◆ **Problems to work on**
1. Write out the part of the Kavanaugh vote article starting with "Murkowski, meanwhile, announced" and going on through "D.C. to vote.".
2. According to the article on the Kavanaugh vote, how long was the Senate floor speech in which Collins announced her vote?
+++ Passage
How Susan Collins & Lisa Murkowski Voted On Kavanaugh Shows A Sharp Divide

Drew Angerer/Getty Images News/Getty Images

On Saturday, the Senate fight over Brett Kavanaugh's nomination to the Supreme Court finally came to a close with a vote from the floor. In the official vote, the Senate voted for confirming Kavanaugh to the Supreme Court. The nation watched breathlessly to see how Sens. Susan Collins and Lisa Murkowski voted on Kavanaugh, as they had been seen as possible swing votes from the Republican side.

Ultimately, Collins voted for Kavanaugh's confirmation while Murkowski voted with a "present," which was a procedural "no." They announced their plans for their votes on Friday, after the cloture vote happened. In that cloture vote, Collins and Murkowski gave a preview of their differing opinions, as Collins voted "yes" to close debate but Murkowski voted "no." In a 45-minute speech on the Senate floor on Friday afternoon, Collins announced that she would vote "yes" for Kavanaugh, citing his record and her belief that he is a more "moderate" judge. She added that while sexual assault survivors should be believed, she did not see enough corroboration of the allegations against Kavanaugh, which he denies, from the FBI investigation.

Murkowski, meanwhile, announced her "present" vote on Friday evening, to a mostly empty chamber. In explaining her decision, Murkowski said that she was voting on "conscience," saying that "I could not conclude that he was the right person for the court at this time, and this has been agonizing for me." She also cited the Code of Judicial Conduct Rule 1.2, which says that a judge must "act at all times in a manner that promotes public confidence in the independence, integrity, and impartiality of the judiciary, and shall avoid impropriety and the appearance of impropriety." However, Murkowski voted "present" instead of "no" so that her Republican colleague, Sen. Steve Daines, could go to his daughter's wedding without having to stay in D.C. to vote.
++++++
+++ Data entries
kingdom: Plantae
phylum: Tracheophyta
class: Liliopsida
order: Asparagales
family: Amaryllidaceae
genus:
++++++
◆ **Results**
1.
Murkowski, meanwhile, announced her "present" vote on Friday evening, to a mostly empty chamber. In explaining her decision, Murkowski said that she was voting on "conscience," saying that "I could not conclude that he was the right person for the court at this time, and this has been agonizing for me." She also cited the Code of Judicial Conduct Rule 1.2, which says that a judge must "act at all times in a manner that promotes public confidence in the independence, integrity, and impartiality of the judiciary, and shall avoid impropriety and the appearance of impropriety." However, Murkowski voted "present" instead of "no" so that her Republican colleague, Sen. Steve Daines, could go to his daughter's wedding without having to stay in D.C. to vote.

2. 45 minutes.